Yılmaz Sandıkcı
Amerika’dan Bakış
Amerika Birleşik Devletleri, dünyanın dört bucağından farklı fikir ve farklı inançtaki insanları toplamış, bir potada harmanlamış, farkları ayrıştırmak yerine farklılıkları gücünün kaynağı yapan bir sistem kurmuş ve dünyayı yöneten bir güç olmuş.
*
Buradan Türkiye’ye bakıyoruz, farklı insanlar ile konuşuyoruz, sohbet ediyoruz. Türkiye son derece hassas bir coğrafyada, dünyanın akupunktur noktalarından birinde bulunuyor.
*
Yönetilmesi kolay olmayan bir coğrafyadayız ama yönetmeyi başarabilirsek dünya siyasetinde söz sahibi olmamızı sağlayacak bir ülkeye sahibiz.

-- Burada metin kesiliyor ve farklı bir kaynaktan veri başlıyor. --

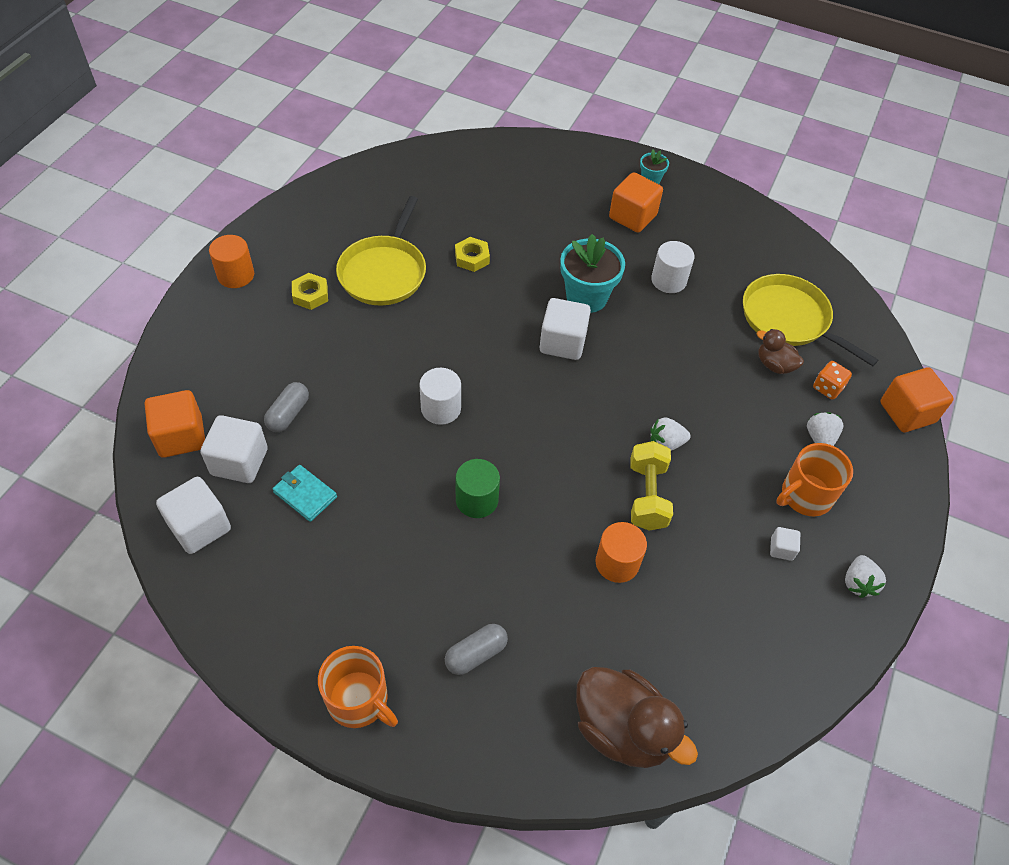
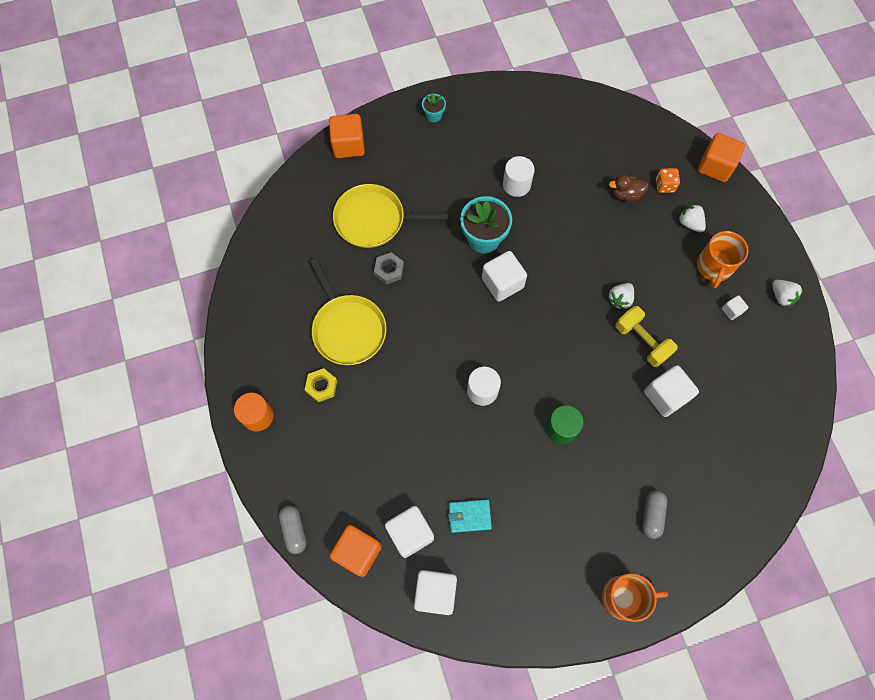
camera: 40 degrees left, 15 degrees up
(288, 414) = (402, 477): grey capsule -> grey capsule (294, 530)
(472, 258) = (389, 270): yellow nut -> grey nut
(617, 563) = (665, 396): orange cylinder -> white cube
(622, 729) = (754, 484): brown duck -> none
(632, 217) = (451, 154): orange cube -> orange cube (348, 145)
(789, 319) = (605, 155): yellow pan -> yellow pan (374, 220)

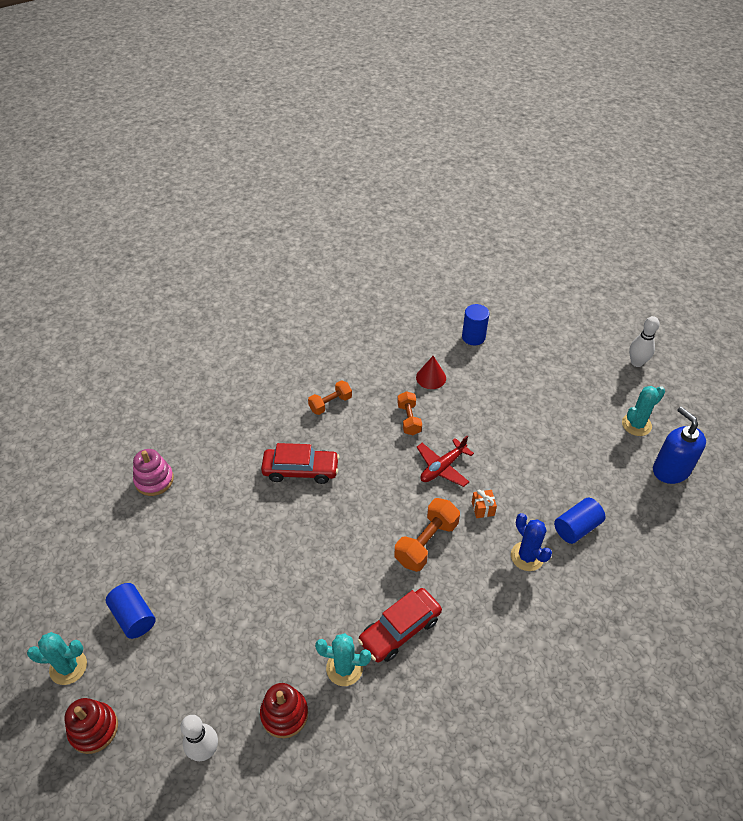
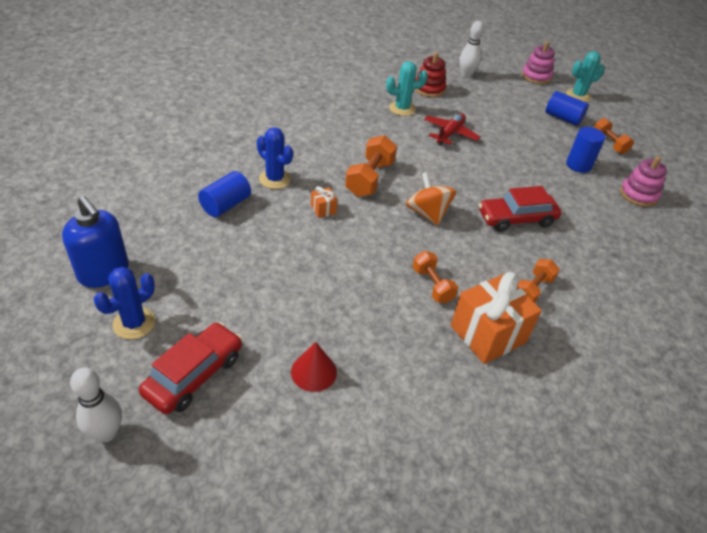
camera: 160 degrees right, 5 degrees down
(94, 729) = (536, 77): red stacking toy -> pink stacking toy
(115, 559) = (609, 144): none -> orange dumbbell
(383, 489) = (427, 213): none -> orange spinning top
(384, 378) = (488, 334): none -> orange gift
(400, 630) = (371, 128): red car -> red car (194, 375)
(431, 377) = (427, 346): red cone -> red cone (314, 372)
(442, 467) = (375, 240): red plane -> red plane (450, 134)
(473, 337) = (387, 432): blue cylinder -> blue cylinder (578, 165)
(636, 424) = (134, 323): turquoise cactus -> blue cactus

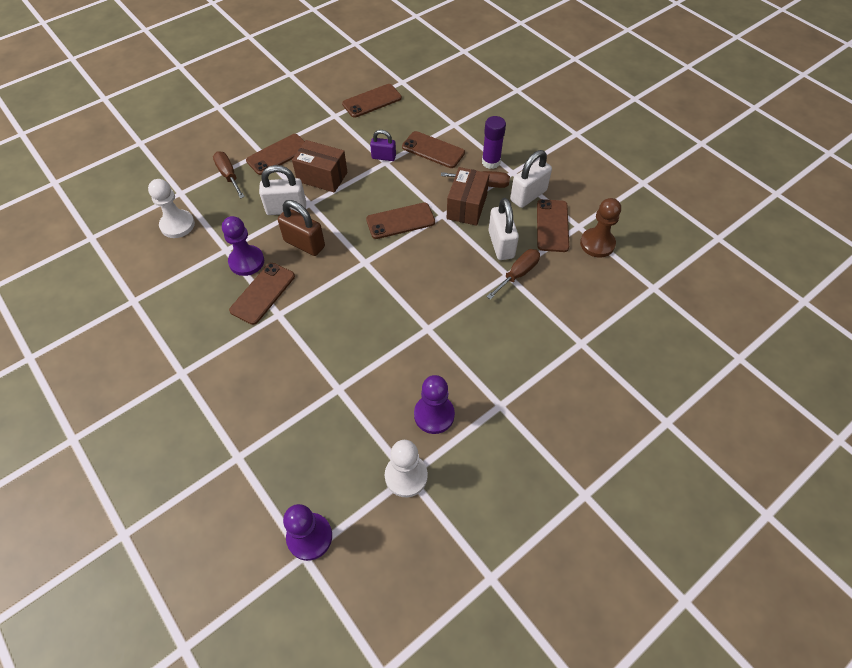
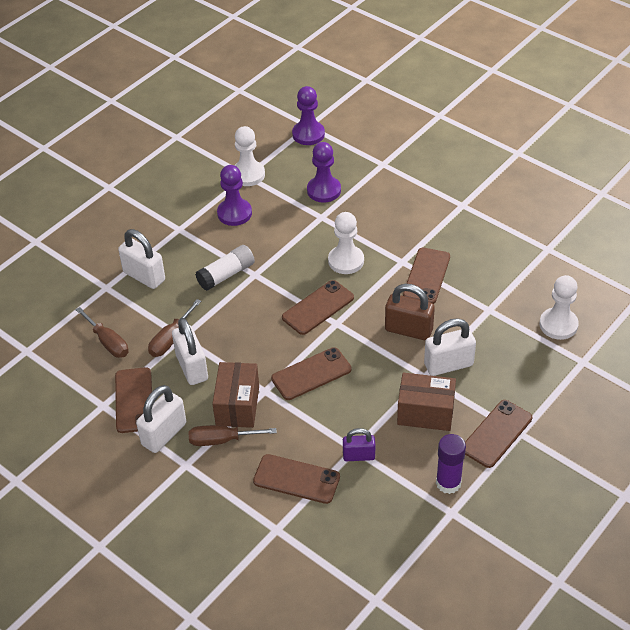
camera: 170 degrees right, 10 degrees down
(229, 175) = (540, 393): brown screwdriver -> brown screwdriver (108, 342)
(246, 261) = (460, 301): purple pawn -> purple pawn (324, 190)
(332, 326) = (346, 261): none -> white pawn
(372, 101) = (408, 549): brown phone -> brown phone (318, 307)
(456, 333) = (226, 275): none -> white glue stick
(491, 162) = (216, 474): purple glue stick -> purple glue stick (448, 483)
(541, 348) = (144, 276): none -> white padlock
(597, 244) = (82, 387): brown pawn -> none

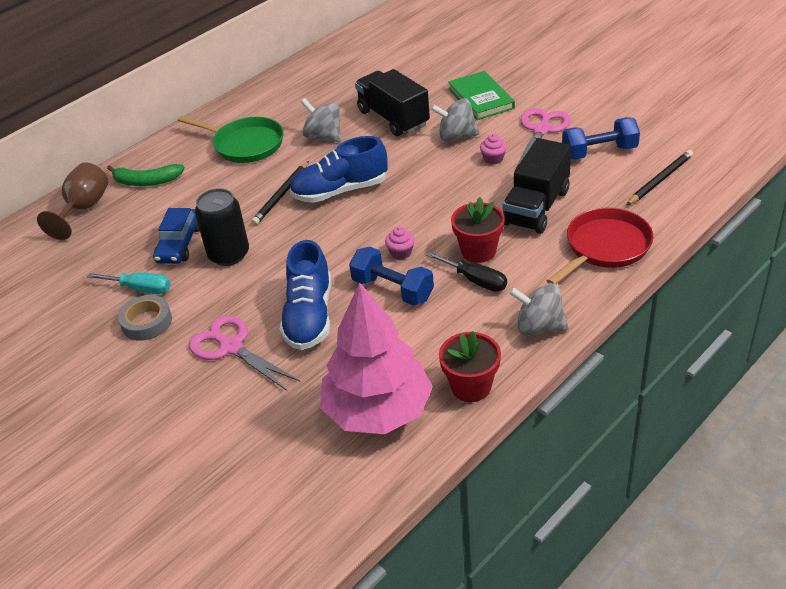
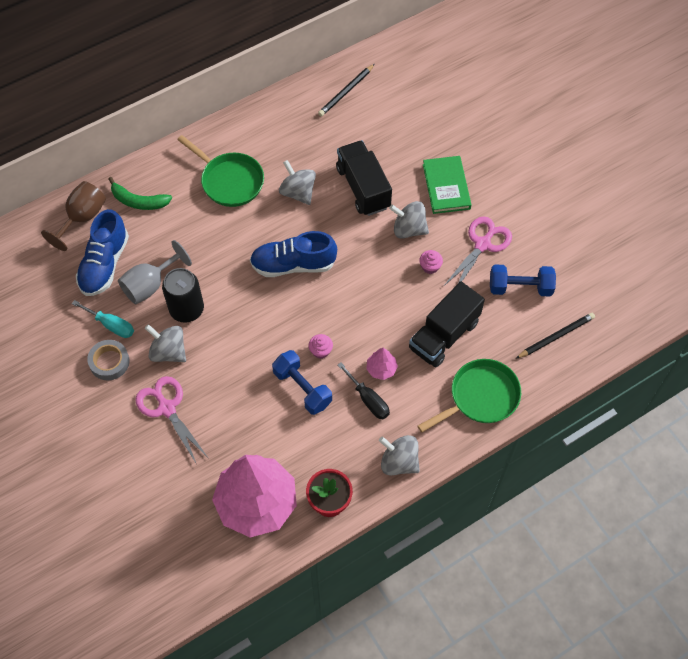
camera: 10 degrees right, 20 degrees up
(179, 244) = (150, 285): blue car -> grey goblet
(218, 296) = (168, 352): none -> grey spinning top
(281, 195) = (244, 254): black pencil -> black pencil (346, 92)
(309, 316) = (232, 395): blue shoe -> blue shoe (104, 264)
(478, 251) = (381, 369): red flower pot -> pink tree
(604, 247) = (480, 397): red pan -> green pan

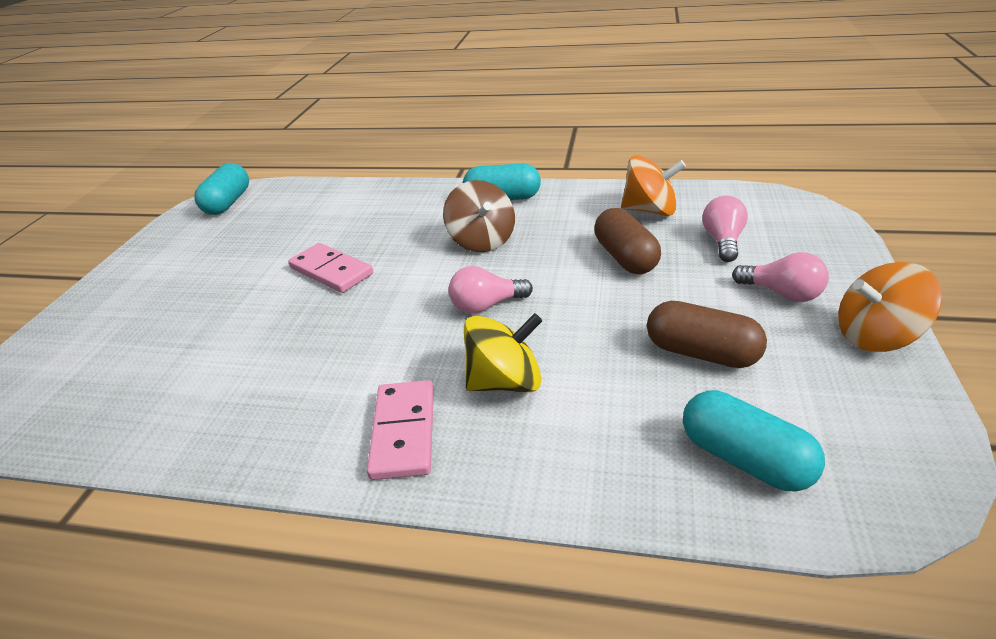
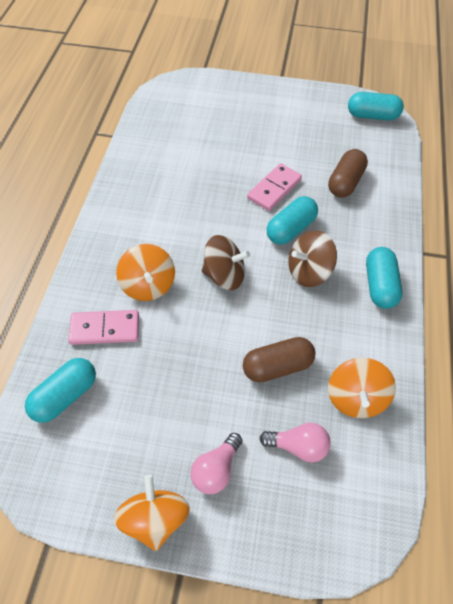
camera: 85 degrees right, 20 degrees up
(404, 432) = (119, 241): pink domino -> pink domino (105, 329)
(409, 256) = (290, 229): none -> turquoise capsule
(486, 305) = (224, 275): pink light bulb -> brown spinning top
(505, 382) = (148, 285): yellow spinning top -> orange spinning top
(701, 353) = (156, 395): brown capsule -> brown capsule (345, 182)

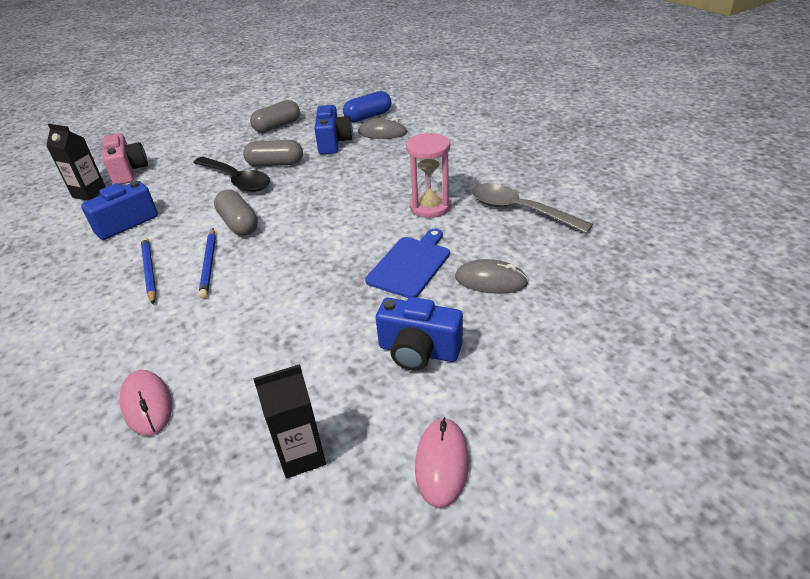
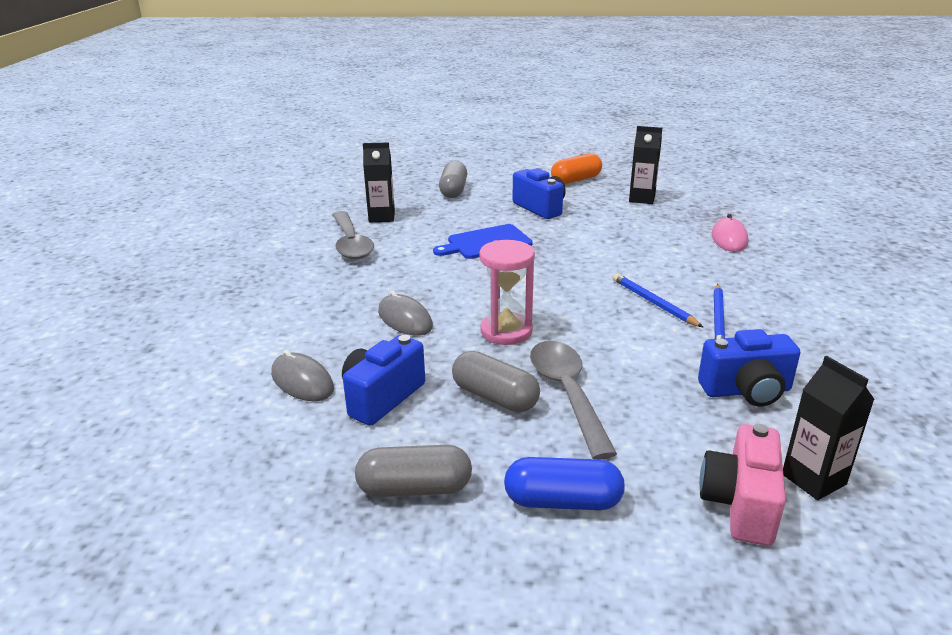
camera: 145 degrees left, 10 degrees down
(209, 264) = (653, 303): blue pencil -> blue pencil turned 60 degrees counterclockwise
(236, 180) = (567, 393): black spoon -> grey spoon
(239, 224) = (601, 330): grey capsule -> grey capsule (453, 190)
(368, 117) = (267, 427): blue capsule -> blue capsule (563, 501)
(430, 207) = (407, 272): pink hourglass -> pink hourglass (506, 331)
(441, 463) = (576, 180): pink mouse -> orange capsule
(491, 280) = (449, 218): grey mouse -> grey mouse (405, 319)
(553, 249) = (381, 217): none -> black carton

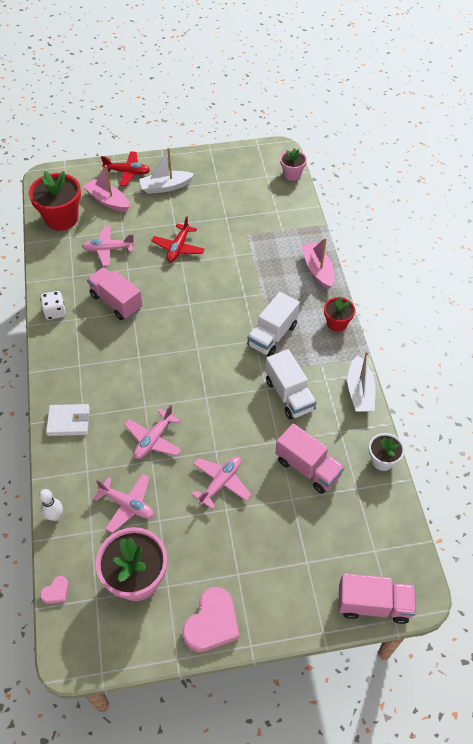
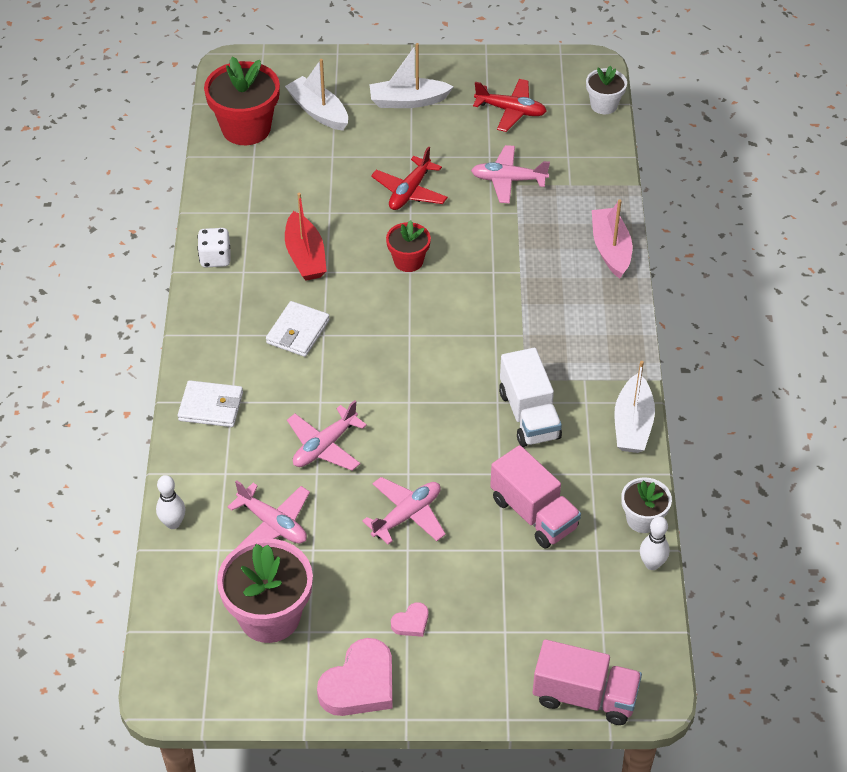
camera: 10 degrees right, 5 degrees down
(56, 592) = (159, 615): pink heart -> pink heart (411, 622)
(108, 201) = (318, 111): pink boat -> white boat
(108, 249) = (307, 181): pink plane -> pink plane (508, 180)
(116, 302) = (305, 256): pink truck -> red boat
(120, 357) = (298, 332): none -> white wallet
(127, 172) = (355, 73): red plane -> red plane (511, 111)
(272, 335) = (522, 331): white truck -> none
(292, 174) = (604, 105): pink flower pot -> white flower pot
(337, 323) = (621, 327): red flower pot -> red flower pot (408, 261)
(396, 493) = (652, 564): none -> white bowling pin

Doğal olarak dünya siyasetinde söz sahibi olmak isteyen diğer devletlerin de söz sahibi olmak istediği bir bölgedeyiz.
*
Bu devletlerin hedefleri birbiri ile çatışsa da ittifak ettikleri konu, tek vücut ve güçlü bir Türkiye’nin engellenmesi. Belki de bu yüzden istikrar istemiyorlar Türkiye’de ve belki de bu yüzden her dönem sistem çatışması yaşamamızı istiyorlar. Bunu sağlamak için de tarihi kullanarak Osmanlıcı-Cumhuriyetçi ayrımını, dini kullanarak Ümmetçi-Milliyetçi ayrımını, etnik kimlikleri kullanarak Türkçü-Kürtçü ayrımı destekliyorlar. Sağcı-Solcu ayrımının modası geçmiş görünüyor.
*
Sohbetlerimizden bazı ilginç kısımları da paylaşmak istiyorum. Örneğin, Müslümanlığı seçmiş Nijerya asıllı bir Amerikan şöyle diyor; İslam ile tanışınca tamam hayatın anlamını buldum dedim ama zaman içinde kader konusunu bir türlü aşamadım. Müslümanların anlattığı kader, hayatı ve ahireti tanımlamaya yetmiyor. Eğer Allah insanların kaderini çizmiş ise günahkar insanları cezalandırmasını anlamıyorum, Allah kaderime günah işlemeyi yazmışsa benim suçum ne? diyor. Sorularına cevap alamayınca da hayatın anlamını çözmek için yeni bir din aramaya koyulmuş Nijeryalı Amerikan kardeşimiz.
*
Bir başka kardeşimiz Irak’tan gelmiş 35 yıl önce ve Amerikan olmuş. Şöyle diyor; dinin sahibi Allah’tır ve günahın hesabını görecek olan, cezasını verecek olan da odur ama bizim oralarda birileri çıkıp, Allah’ın görevini üstlenerek insanlara ceza vermeye kalkıyor. Kim kendini Allah’ın göreceği hesabı beklemeden insanları cezalandırma gücünde, konumunda görebilir? Müslüman çoğunluğun cahil ve sessiz kalmasından dolayı meydanı boş bulan böyle tiplerin tüm insanlık üzerinde İslam aleyhine oluşturduğu büyük korkunun günahını kim çekecek?
*
Amerikan olmayı seçenlerden biri de İran’da yetişmiş, Irak, Suriye ve Türkiye’de çalışmış bir Afgan kardeşimiz. İran’dayken en iyi Müslümanlar biziz zannederdim ama Türkiye’yi görünce fikrim değişti, İslam’ın en iyi yaşandığı ülke Türkiye diyor.
*
İyi ne demek? Evrensel geçerliliği olacak şekilde tanımlanmaya muhtaç bir kavram. Bunu yapacak olan kim? Elbette insan. Tercihimiz Müslüman olması. Düşünmeyi bilen iyi bir Müslüman olması.
*
Konular çeşitli ve uzun ama yerimiz dar. Kesin olan şu, Müslümanlar bazı temel konularda, hurafeyi söylentiyi kenara atıp İslam hakikati ışığında çözümlemeden İslam dünyası istikrar da bulamaz, birbirini yemekten de kurtulamaz: 1) Kader. 2) Faiz. 3) Zekat. 4) Ümmet-Millet arasındaki fark / bağ…
*
Tam bunları düşünürken, Türkiye’den yine bir acı haber geldi. Yine gurbetteyiz ve yine maden faciası! Bartın’da 41 şehit. Kader derken, insan ihmali ile doğa felaketi arasındaki farkı anlayamayanların, İslam’ın temel ilkelerini de anlamadığını anlayanlara ABD’den selam ve dua ile.